China’s real estate developers will struggle to maintain growth over the next few years as many of them run out of available stock to sell and competition for new sites erodes margins and limits opportunities for expansion according to a recent report from a major investment bank.
The most recent Sector Report on China Real Estate published by BNP Paribas Securities on December 6th, predicts that real estate developers working on China’s mainland are not likely to repeat the 30-percent or greater growth rates that many of them enjoyed in 2014, and investors should be prepared for a more leisurely pace of expansion in China’s property industry.
Because of these market challenges the report, authored by Wee Liat Lee, Regional Head of Property Research at the bank, downgraded the overall industry for 2014 from “Improving” to “Stable.”
Landbank Shortages Limiting Growth
The major constraint on continuing growth, according to the analysis in the report, is their ability to maintain the supply of land necessary to continue launching new projects. This finding was based in part on analysis of the recent landbank replenishment behaviour for 13 listed developers and projected proportions of land available for development (or landbank) to contracted sales growth.
Also, as many developers have been relying on overseas bond sales to raise the funds necessary to purchase new land, the prospect of an end to quantitative easing in the US during 2014, and the higher borrowing prices that this will entail, means further pressure on the ability of developers to secure new sites affordably.
Prices for Land Rising Faster Than Prices for Real Estate
While developers have been setting new records for the price of land this year as competition for new sites increases, so far they have not been able to pass all of these additional costs along to the public.
Through the end of September, land prices in China’s first-tier cities – Shanghai, Beijing, Shenzhen and Guangzhou – had increased by 135 per cent year over the same period a year earlier. However, according to the report, the average increase in housing prices had only risen by 15 percent in those same cities.
For one new site in Beijing this year, the developer Sunac paid RMB 4.3 billion for a project with a planned floor area of 59,152 square metres, which means that the cost per square metre of built space for the developer will be RMB 73,000 by the time the project is complete.
In the smaller communities that make up China’s second-tier cities, land prices had risen more slowly, at only 43 percent, however, the price of homes had only gone up by four percent during the period.

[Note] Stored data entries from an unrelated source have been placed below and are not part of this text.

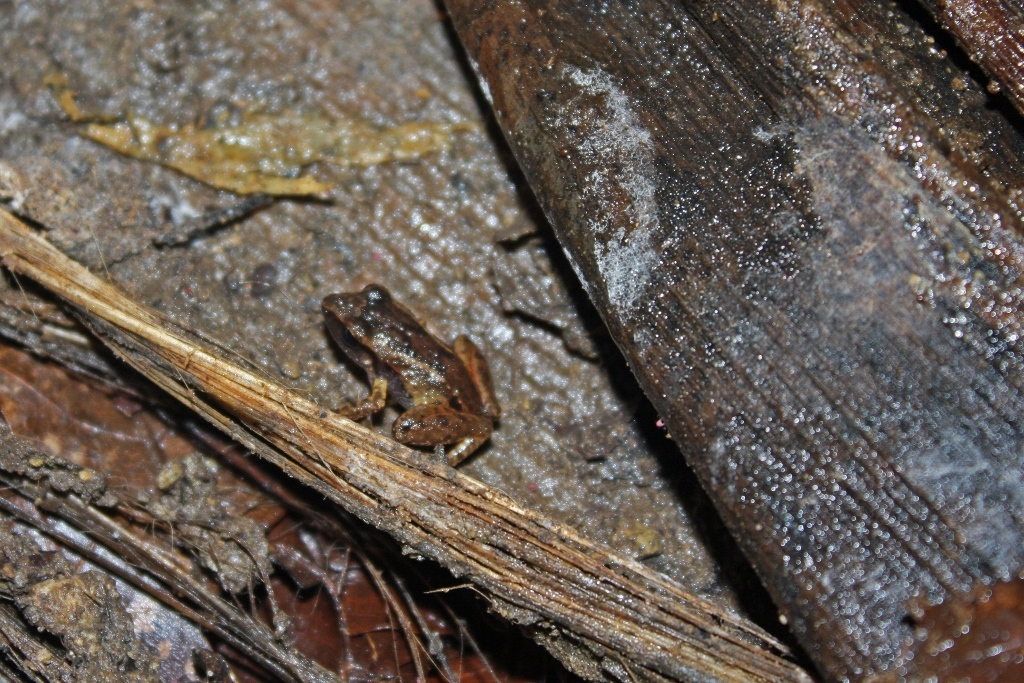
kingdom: Animalia
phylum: Chordata
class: Amphibia
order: Anura
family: Eleutherodactylidae
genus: Eleutherodactylus
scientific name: Eleutherodactylus atkinsi
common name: Cuban groin-spotted frog
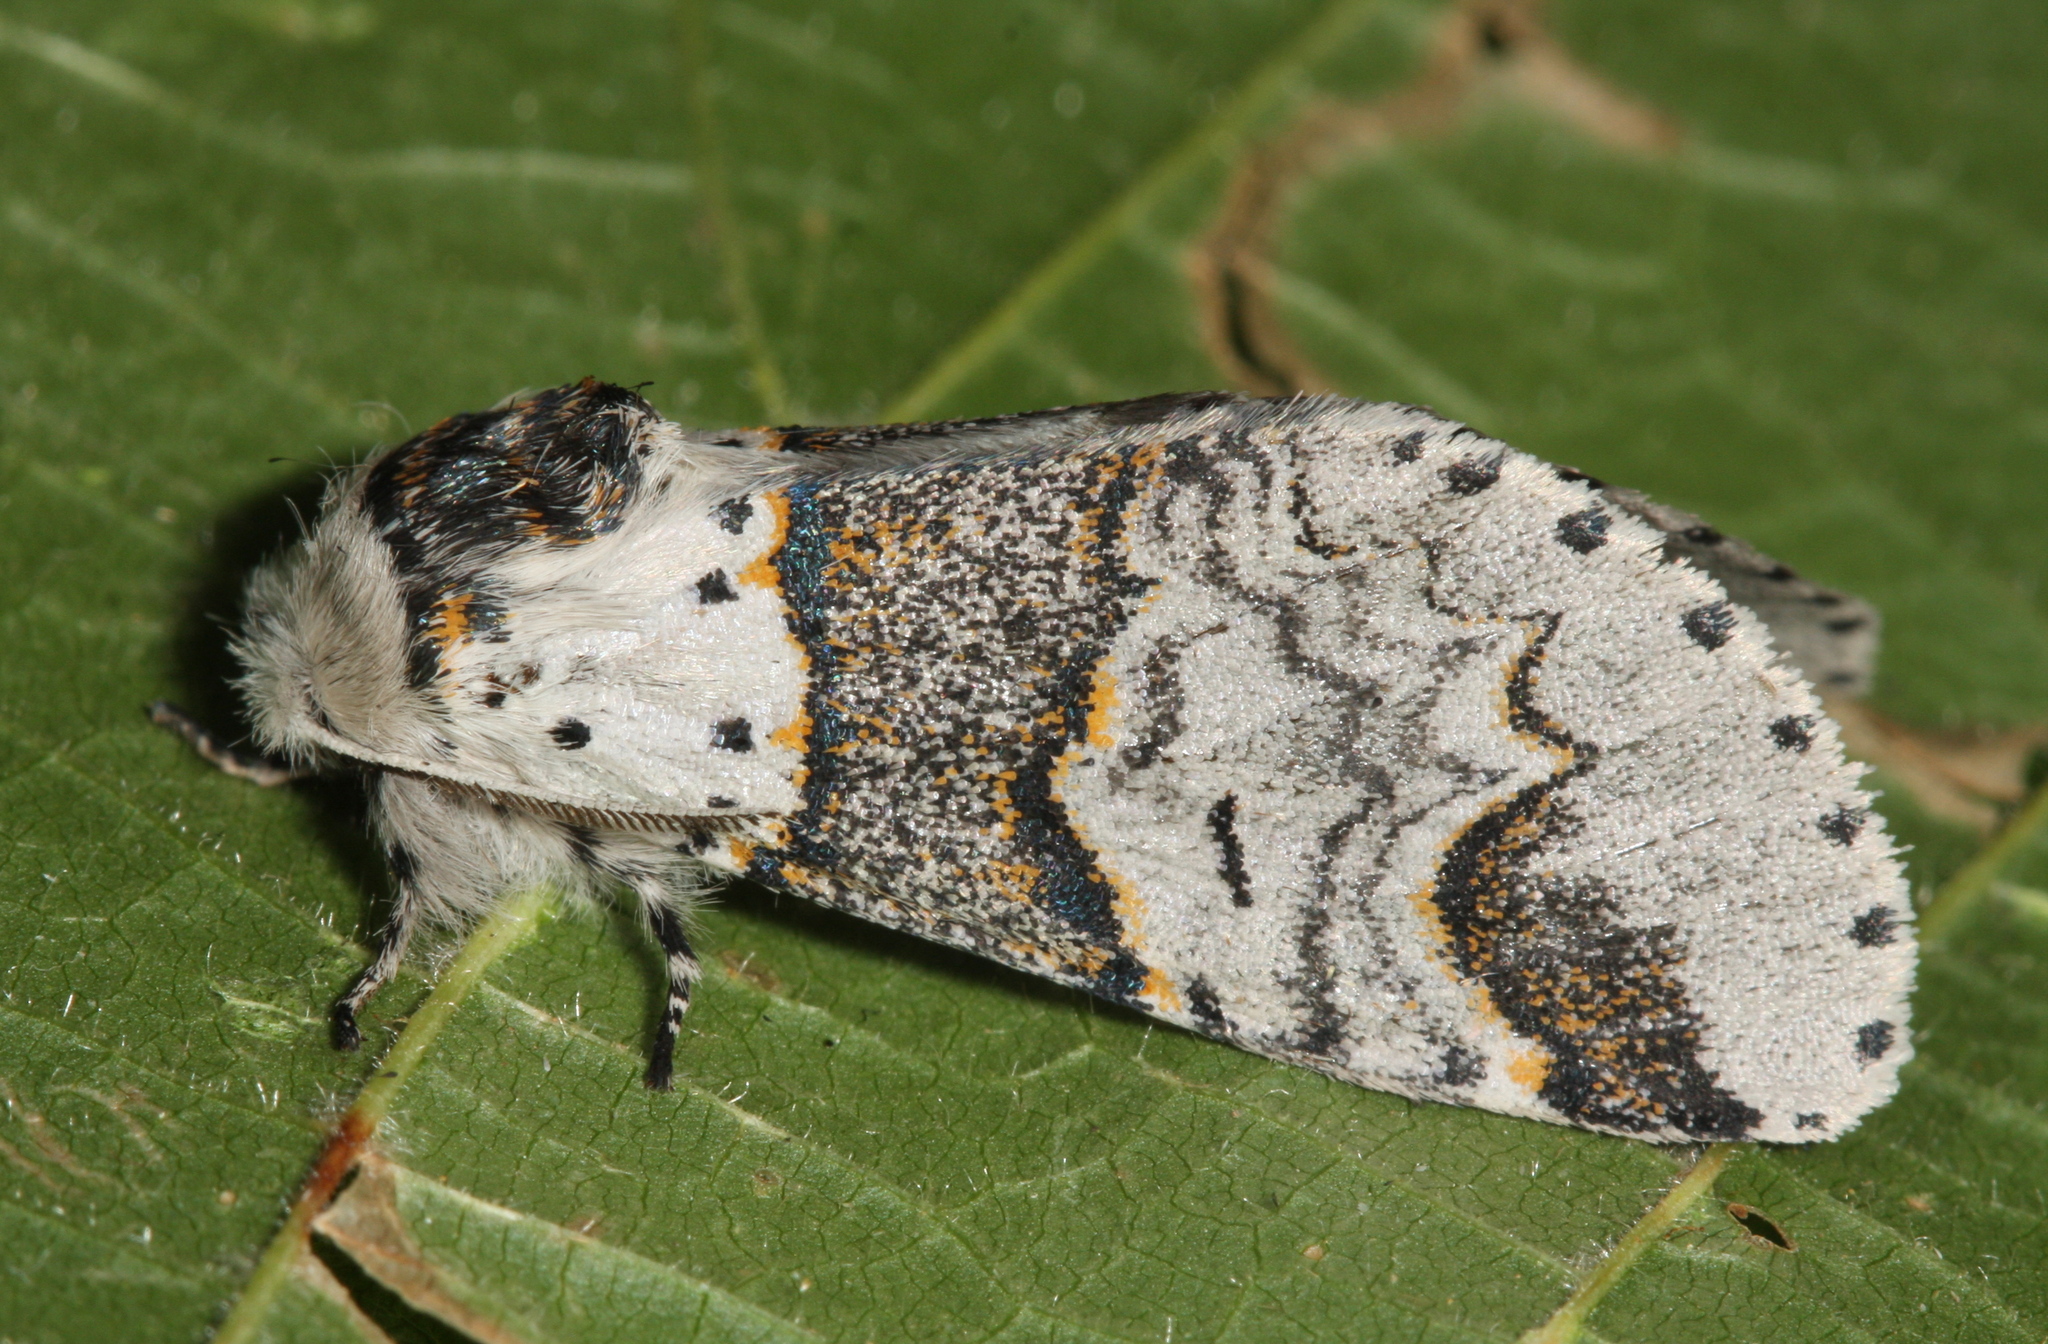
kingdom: Animalia
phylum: Arthropoda
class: Insecta
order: Lepidoptera
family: Notodontidae
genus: Furcula
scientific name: Furcula furcula
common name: Sallow kitten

The author attributes this disconnect between land costs and housing prices as being “due to the ‘herd mentality’ of developers in making acquisitions.”
Lack of Available Stock Becoming an Issue
A shorter term problem that will adversely affect developers’ sales in 2014 will be the lack of available stock for sale. Over the last 12 months, the contracted sales growth for most developers has outpaced construction of new homes. The report points to Country Garden, China Overseas Land and Shimao as being developers with the most acute shortage of housing in the pipeline.
While the sector overall was downgraded to stable, particular developers were singled out for downgrading for various reasons. KWG Property of Guangzhou was downgraded to “reduce” from “hold,” China Resources Land, Longfor Properties, Guangzhou R&F and Franshion Properties were all downgraded from “buy” to “hold.”